A Madea Family Funeral filled me with a sense of grief.  Not because it takes 100 minutes of my life and sends it clunking and sputtering down a garbage disposal, although it does that with considerable skill.  No, this experience made me even sorrier for the passing of Jim Varney, because I would love to see the apocalyptic duo of Ernest and Madea in one smoldering scrapheap of a movie.  Hell, make it a series of movies.  Send ’em to jail, camp, or even Egypt, for that matter.  They could take turns mugging for the camera and firing pea-brained catchphrases back and forth like jugglers at a circus.  It could’ve been so blindingly horrendous and yet so epically awesome at the same time.  Alas, I’m never gonna see these two characters tiptoeing through a haunted house or delivering Christmas presents from the back of a sleigh, and I’m just gonna have to come to terms with that.

You see, Tyler Perry’s biggest problem with these movies is that he can’t commit completely to badness of them.  He still seems to think there’s a ripe core at the center of this rotten peach.  Perry constructs a Lifetime Channel melodrama, replete with a gorgeous young cast of couples and a model suburban home.  He then surrounds this attractiveness with the ever-annoying Madea (Perry) and her cackling, belching squad of loonies.  They waft into every scene like a stinking, sustained fart, churning out noxious fumes of unfunny dialogue in all directions.  These two sets of characters fill the movie like oil and water, only amplifying how inconsistent and incoherent it is.  Had Perry tilted the story toward his gibbering psychos, Funeral could’ve been the cookies and cream or rocky road of a Bad Movie Baskin Robbins.  Unfortunately, I’m afraid its ineptitude is just plain ol’ vanilla.

As for the “plot,” I’m not even sure where to start.  Madea and her assorted family (most of whom are played, with varying degrees of obnoxiousness, by Perry himself) descend on Atlanta for a family reunion.  Or an anniversary party.  Or, was it an engagement party?  Ah, screw it–some kinda gathering.  You get the idea.  These Bush-League Klumps stumble into a hotel room, where they discover one of their guests of honor in an embarrassing, post-mortem position.  So, the celebration turns into a funeral, but it also takes on the qualities of a soap opera as their young relatives try to suss out which of them has been cheating.  Mainly, all this gibberish is just an excuse for Perry to riff through scene after scene and bring the story to screeching, smoking halt.

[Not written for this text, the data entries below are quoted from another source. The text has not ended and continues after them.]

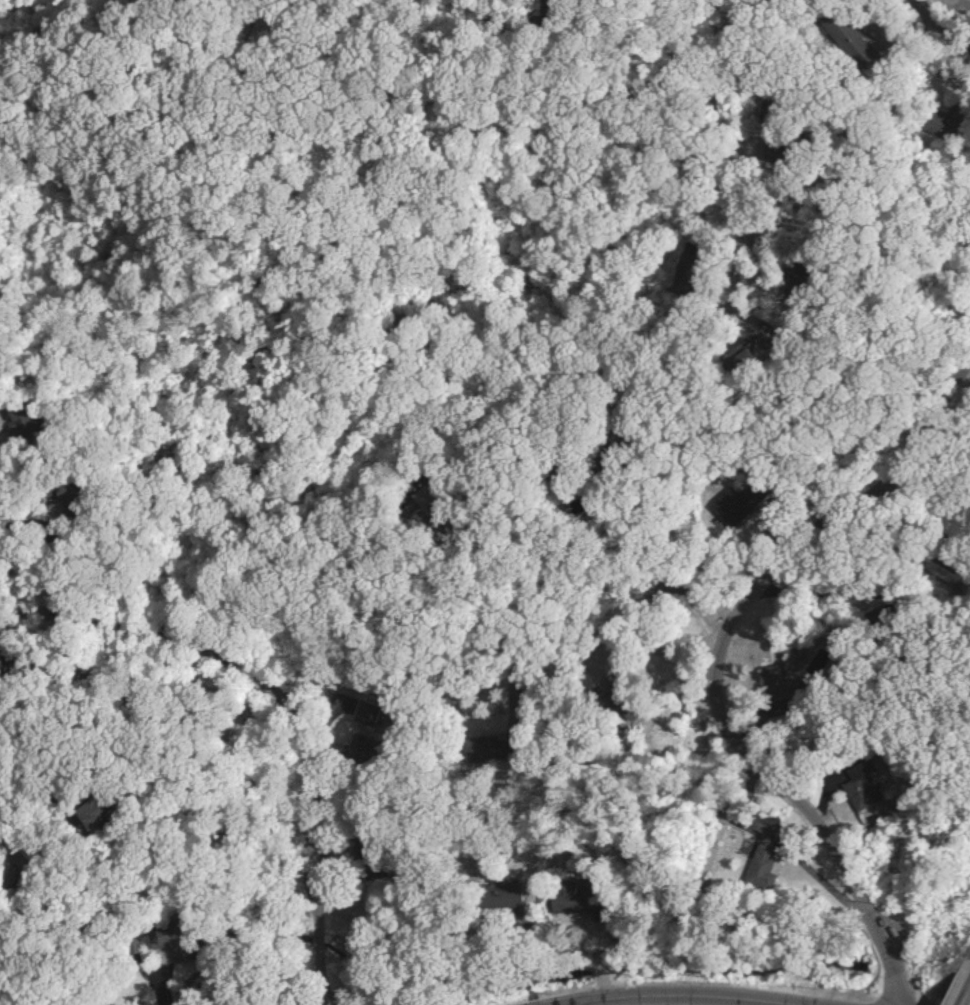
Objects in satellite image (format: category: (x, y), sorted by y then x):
road: (251, 0)
road: (902, 2)
road: (931, 29)
road: (678, 53)
building: (935, 122)
road: (484, 139)
road: (739, 258)
road: (553, 470)
road: (31, 521)
road: (567, 650)
road: (708, 657)
building: (787, 689)
road: (273, 712)
building: (855, 785)
building: (85, 810)
road: (17, 858)
building: (752, 864)
road: (11, 873)
building: (568, 898)
building: (160, 940)
road: (964, 993)
road: (655, 1004)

George Carlin once observed that a person is truly old when they no longer think farts are funny.  I can enjoy lowbrow humor as much as anyone, and bad movies are a notorious, lifelong weakness.  Unfortunately, A Madea Family Funeral fails on both fronts:  It’s not unfunny enough to be hilarious, and not bad enough to be fascinating.  Varney’s Ernest franchise was bad, and knew it was bad.  That gave those movies a kind of shambling charm that’s missing here.  Madea could’ve been so much more by aiming for so much less.